The Metropolitan Transportation Authority has struggled to restore subway ridership to pre-pandemic levels while crime and people seeking shelter in the system have increased. About 3.3 million people ride the subway during the weekday, down from an average 5.5 million in 2019, according to the MTA’s latest ridership data.

‘Uphill Struggle’

Former Police Commissioner William Bratton, who served under former mayors Bill de Blasio and Rudy Giuliani, said Adams’s challenge will be getting New Yorkers to trust his leadership on public safety. A heinous crime that terrorized commuters may complicate that effort.

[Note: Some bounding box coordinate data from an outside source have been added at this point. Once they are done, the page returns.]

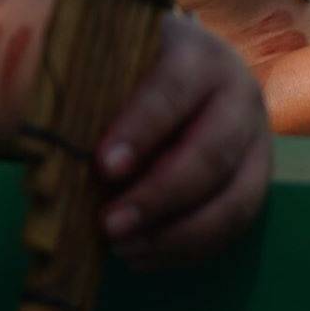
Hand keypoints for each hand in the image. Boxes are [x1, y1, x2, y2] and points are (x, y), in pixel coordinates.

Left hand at [95, 14, 271, 266]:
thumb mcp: (110, 67)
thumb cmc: (128, 73)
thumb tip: (52, 151)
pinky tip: (143, 255)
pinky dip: (189, 248)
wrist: (178, 73)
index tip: (104, 166)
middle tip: (109, 225)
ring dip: (178, 233)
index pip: (174, 90)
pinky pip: (235, 223)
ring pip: (234, 197)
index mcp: (198, 56)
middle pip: (212, 152)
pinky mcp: (256, 177)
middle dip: (159, 195)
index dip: (141, 129)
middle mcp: (239, 94)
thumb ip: (87, 99)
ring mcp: (256, 139)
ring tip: (123, 249)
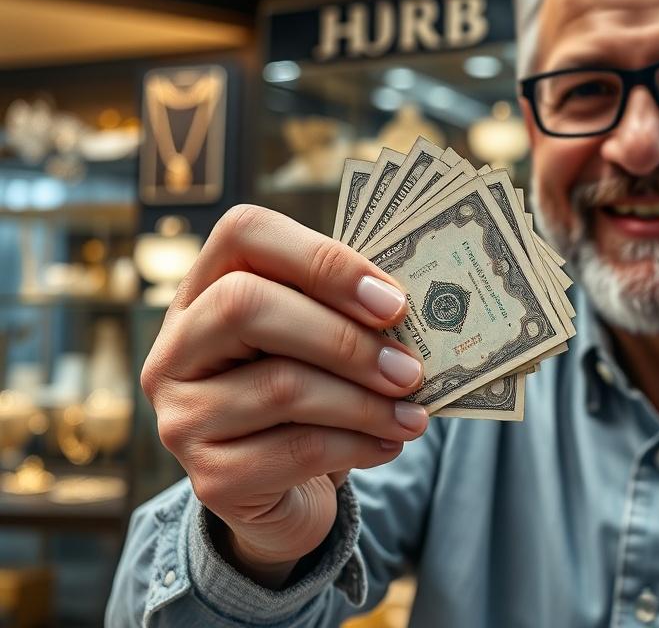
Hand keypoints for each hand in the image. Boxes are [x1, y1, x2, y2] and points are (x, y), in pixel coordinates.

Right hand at [141, 205, 426, 586]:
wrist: (283, 493)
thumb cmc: (310, 396)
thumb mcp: (319, 343)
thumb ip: (346, 313)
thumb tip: (403, 311)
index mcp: (205, 289)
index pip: (243, 234)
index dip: (322, 259)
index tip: (392, 301)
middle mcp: (177, 347)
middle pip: (246, 306)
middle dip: (343, 338)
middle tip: (409, 369)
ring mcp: (183, 415)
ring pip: (280, 387)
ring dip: (364, 402)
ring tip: (413, 414)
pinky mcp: (210, 477)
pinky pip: (294, 452)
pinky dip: (356, 446)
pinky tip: (389, 443)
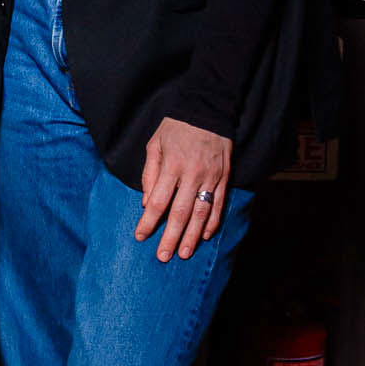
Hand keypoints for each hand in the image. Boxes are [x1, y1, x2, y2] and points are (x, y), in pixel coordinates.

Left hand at [135, 116, 231, 261]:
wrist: (207, 109)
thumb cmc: (175, 128)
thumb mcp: (154, 144)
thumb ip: (150, 174)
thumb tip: (148, 203)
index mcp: (171, 165)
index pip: (158, 201)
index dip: (148, 221)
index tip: (140, 236)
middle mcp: (192, 173)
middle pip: (180, 212)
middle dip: (170, 237)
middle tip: (163, 257)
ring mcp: (210, 176)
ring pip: (201, 212)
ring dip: (191, 236)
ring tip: (184, 254)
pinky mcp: (224, 176)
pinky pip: (219, 204)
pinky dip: (212, 222)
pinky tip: (204, 236)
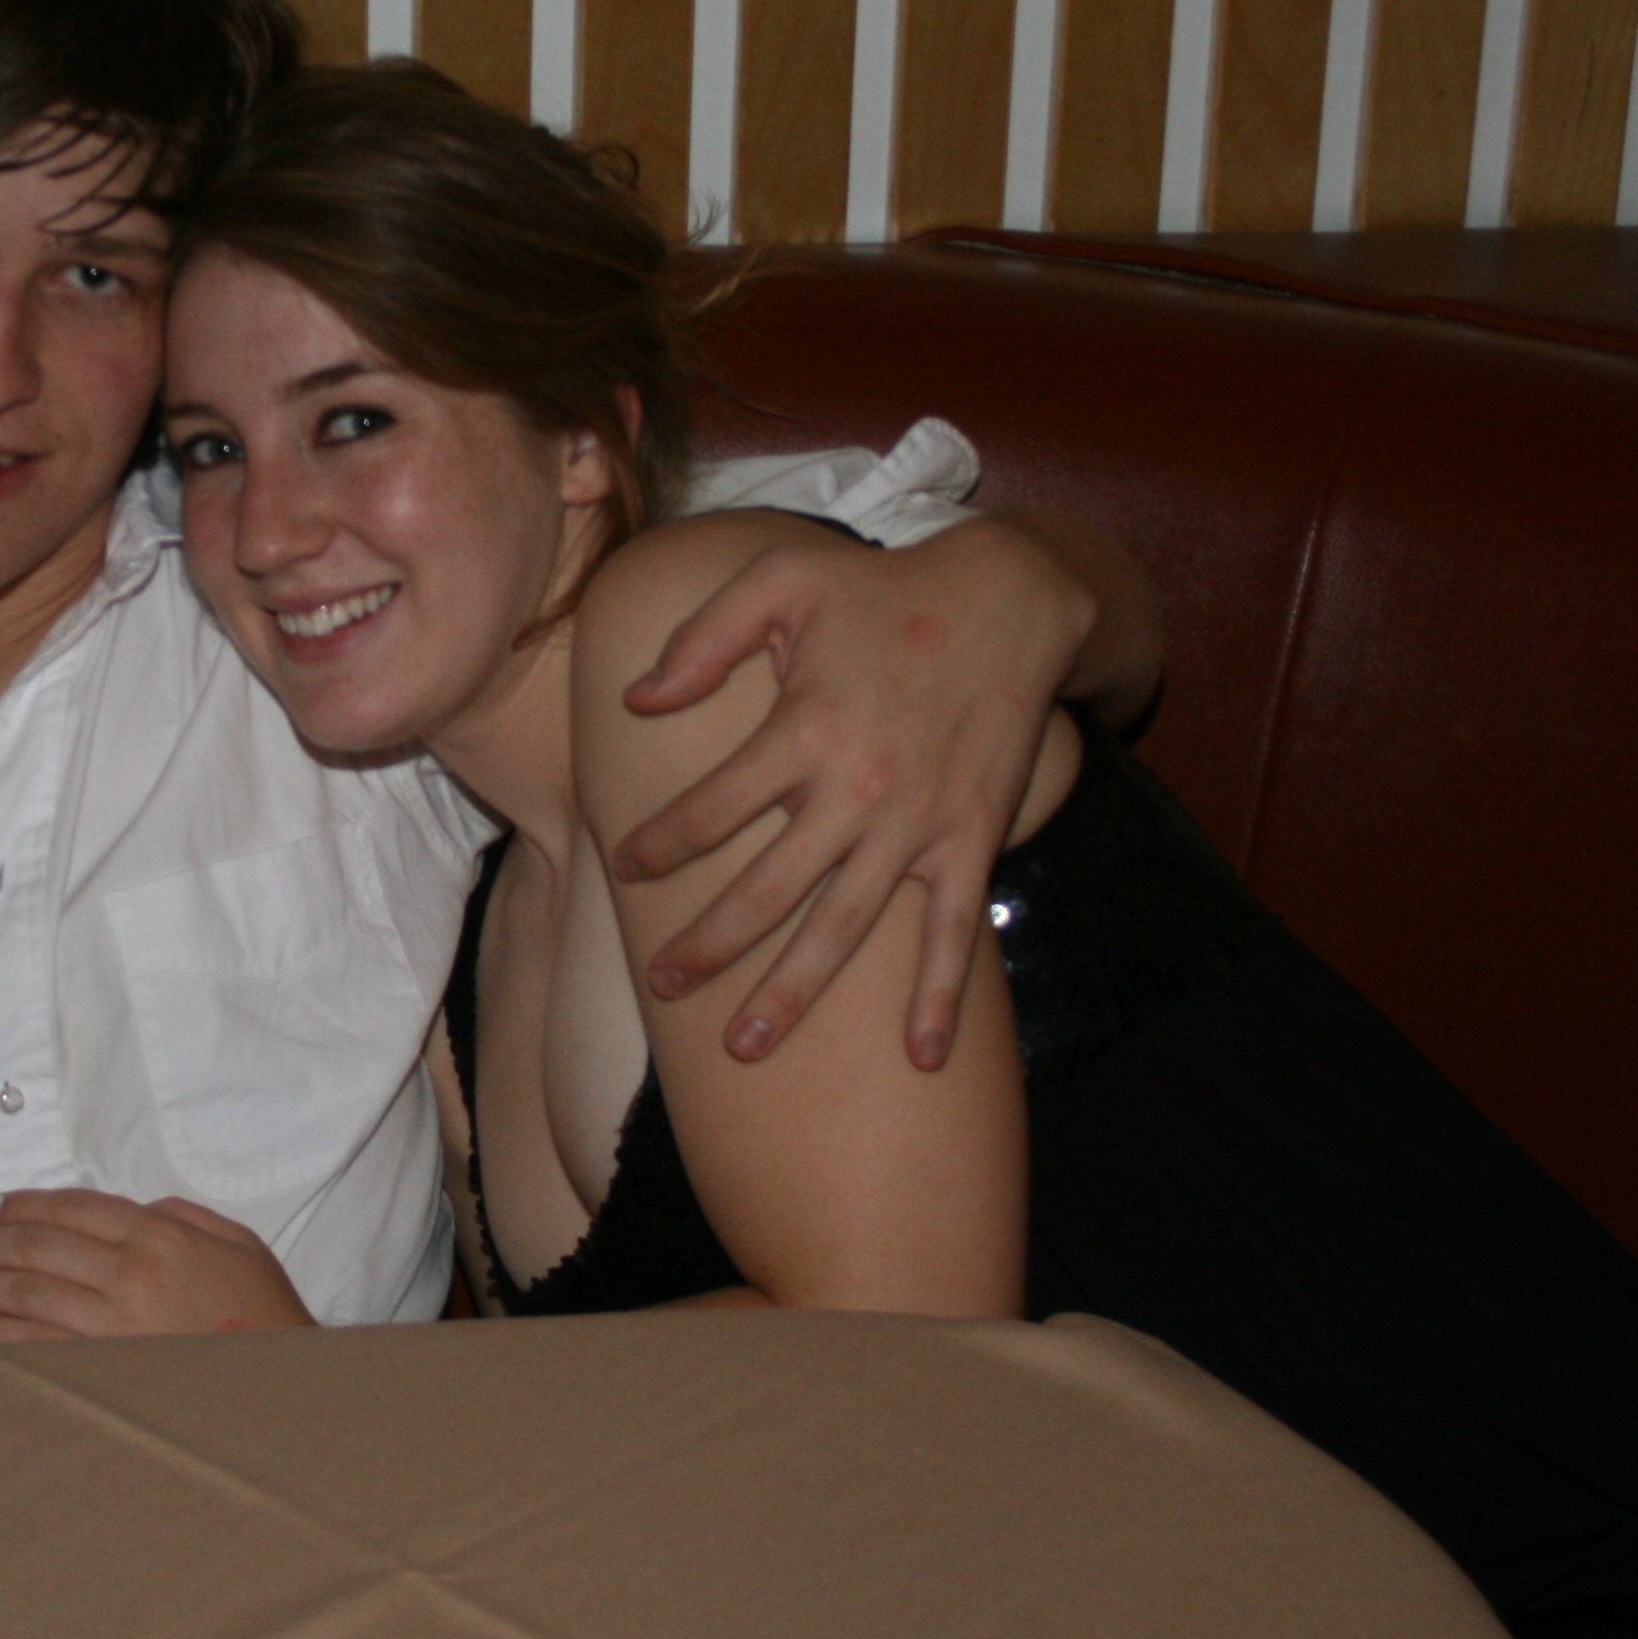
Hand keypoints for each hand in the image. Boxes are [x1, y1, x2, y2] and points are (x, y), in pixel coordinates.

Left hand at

“This can be done, but its going to be an uphill struggle unfortunately,” Bratton said Tuesday on Bloomberg TV.

Crime in the city has dropped over the past two decades to historic lows, but the pandemic brought increases in robberies, assaults and shootings.

In 2019 there were at least six mass shootings -- events where four or more people, not including the shooter, are injured or killed by gunfire -- in the city, according to the according to the Gun Violence Archive, a nonprofit data project. That figure more than tripled to 23 in 2020, the first year of the pandemic, and stood at 17 in 2021. 

The other mass shooting this year left one person dead and three injured after a gunman opened fire at an early January party in the Canarsie section of Brooklyn. 

On Tuesday, NYPD Commissioner Keechant Sewell said the city was “truly fortunate that this was not significantly worse than it is,” during a press briefing. During the subway shooting, she said the suspect opened two gas canisters before opening fire. Detectives at the crime scene uncovered a handgun, a hatchet, consumer grade fireworks and a hobby fuse, as well as extra magazines for the handgun.

“Clearly this individual boarded the train and was intent on violence,” Sewell said.